Nine years after Marquette and Joliet’s expedition, Chevalier de La Salle came from France, accompanied by Henry de Tonti, an Italian, filled with great schemes of empire in the new western world; it is charged, by some historians of that day, with no less ambition than securing the whole western portion of the continent and wresting Mexico from the Spaniards. When Canada was reached, La Salle was joined by Louis Hennepin, an ambitious, unscrupulous and daring Franciscan monk. It was evidently La Salle’s idea to found a military government in the new world, reaching with a line of forts and military possession from Quebec, Canada, to at least the Gulf, if not, as some have supposed, extending through Mexico. He explored the country lying between the Northern lakes and the Ohio River. He raised a force in Canada and sailed through Green Bay, and, sending back his boat laden with furs, proceeded with his party to the head waters of the Illinois River and built Fort Creve Coeur. He detached Hennepin with one companion and sent him to hunt the source of the Mississippi. He placed Tonti in command of Creve Coeur, with five men, and himself returned to Canada in the latter part of 1681, where he organized a new party with canoes, and went to Chicago; crossing the long portage from there to the Illinois River, he floated down that stream to the Mississippi and on to the Gulf of Mexico, discovering the mouth of the Mississippi River April 5, 1682, and three days after, with becoming pomp and ceremony, took possession, in the name of France, of the territory, and named it Louisiana, in honor of his king, Louis XIV. The vast region thus acquired by France was not, as it could not be, well defined, but it was intended to embrace, in addition to much east of the Mississippi River, all the continent west of that current.
After this expedition La Salle returned to France, fitted out another expedition and set sail, ostensibly to reach the mouth of the Mississippi River and pass up that stream. He failed to find the river, and landed his fleet at Metagordo Bay, Texas, where he remained two years, when with a part of his force he started to reach Canada via Fort St. Louis, but was assassinated by one of his men near the Trinity River, Texas, March 19, 1687, and his body, together with that of his nephew, was left on the Texas prairie to the beasts and buzzards.

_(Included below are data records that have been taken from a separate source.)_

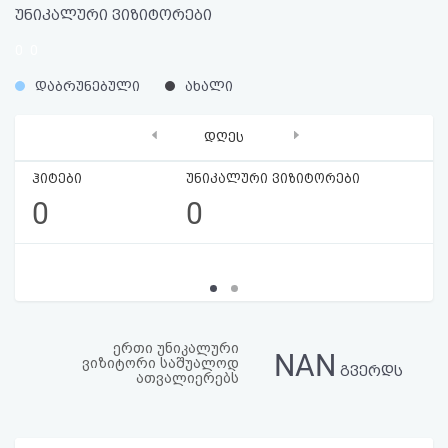
აღდგენა
უნიკალური ვიზიტორები
0
0
HTML
%
%
დაბრუნებული
ახალი
კოდი
‹
›
დღეს
სალიცენზიო
ჰიტები
უნიკალური ვიზიტორები
შეთანხმება
0
0
და
პასუხისმგებლობის
უარყოფა
ერთი უნიკალური
NAN
ვიზიტორი საშუალოდ
გვერდს
ათვალიერებს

La Salle was a born commander of men, a great explorer, with vast projects of empire far beyond the comprehension of his wretched king, or the appreciation of his countrymen. Had he been supported by a wise and strong government, France would never, perhaps, have been dispossessed of the greatest inter-continental colonial empire on earth – from the Alleghenies to the Rocky Mountains. This was, in fact, the measure of the territory that La Salle’ s expedition and military possession gave to France. The two great ranges of mountains, the north pole and South America, were really the boundary lines of Louisiana, of which permanent ownership belonged forever to France, save for the weakness and inefficiency of that bete noire of poor, beautiful, sunny France – Louis XIV. In the irony of fate the historian of today may well write down the appellation of his toadies and parasites, as the grand monarque. La Salle may justly be reckoned one of the greatest founders of empire in the world, and had poor France had a real king instead of this weak and pompous imbecile, her tricolors would have floated upon every breeze from the Alleghenies to the Pacific Ocean, and over the islands of more than half of the waters of the globe.

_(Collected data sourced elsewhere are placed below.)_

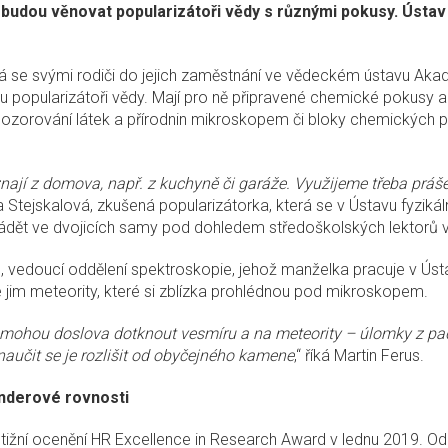
m budou věnovat popularizátoři vědy s různými pokusy. Ústav
dá se svými rodiči do jejich zaměstnání ve vědeckém ústavu Ak
mou popularizátoři vědy. Mají pro ně připravené chemické pokusy 
k pozorování látek a přírodnin mikroskopem či bloky chemických 
znají z domova, např. z kuchyně či garáže. Využijeme třeba prášek
va Stejskalová, zkušená popularizátorka, která se v Ústavu fyzik
rovádět ve dvojicích samy pod dohledem středoškolských lektorů
us, vedoucí oddělení spektroskopie, jehož manželka pracuje v Ús
 jim meteority, které si zblízka prohlédnou pod mikroskopem.
e mohou doslova dotknout vesmíru a na meteority – úlomky z pa
 naučit se je rozlišit od obyčejného kamene
,“ říká Martin Ferus.
nderové rovnosti
stižní ocenění HR Excellence in Research Award v lednu 2019. O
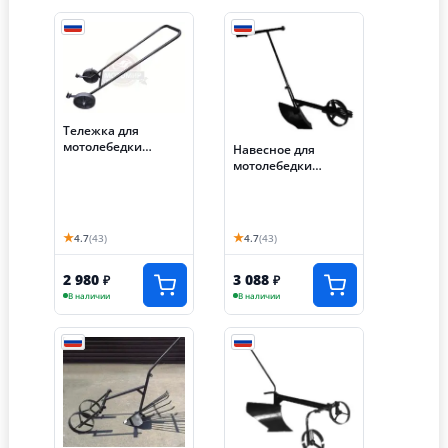
Тележка для
мотолебедки
Навесное для
"Бычок"
мотолебедки
транспортировочна
"Бычок" ОКУЧНИК
я
★
★
4.7
(43)
4.7
(43)
2 980
3 088
₽
₽
В наличии
В наличии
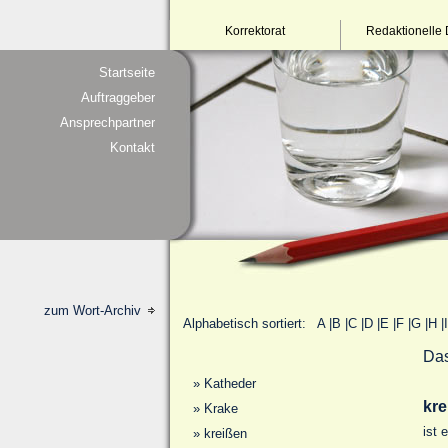
Korrektorat
Redaktionelle 
Startseite
Auftraggeber
Ansprechpartner
Kontakt
zum Wort-Archiv
Alphabetisch sortiert:
A
|
B
|
C
|
D
|
E
|
F
|
G
|
H
|
I
Das
»
Katheder
kre
»
Krake
ist 
»
kreißen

The immensity of the Louisiana Territory has been but little understood by historians. It was the largest and richest province ever acquired, and the world’s history since its establishment has been intimately connected with and shaped by its influence. Thus the account of the Territory of Louisiana is one of the most interesting chapters in American history.

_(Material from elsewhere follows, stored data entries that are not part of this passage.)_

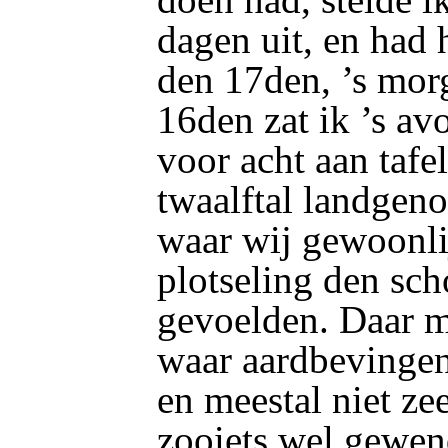
dagen uit, en had 
den 17den, ’s mor
16den zat ik ’s a
voor acht aan tafe
twaalftal landgeno
waar wij gewoonli
plotseling den sc
gevoelden. Daar m
waar aardbevinge
en meestal niet zee
zooiets wel gewen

Thirteen years after the death of La Salle, 1700, his trusty lieutenant, Tonti, descended the Mississippi River from the Illinois, with a band of twenty French Illinois people, and upon reaching Arkansas Post, established a station. This was but carrying out La Salle’ s idea of a military possession by a line of Canadian forts and American colonial forts. It may be called the first actual and intended permanent possession of Arkansas. In the meantime, Natchez had become the oldest settled point in the Territory, south of Illinois, and the conduct of the commandant of the canton, Chopart, was laying the foundations for the ultimate bloody massacre of that place, in November, 1729. The Jesuit, Du Poisson, was the missionary among the Arkansans. He had made his way up the Mississippi and passed along the Arkansas River till he reached the prairies of the Dakotahs.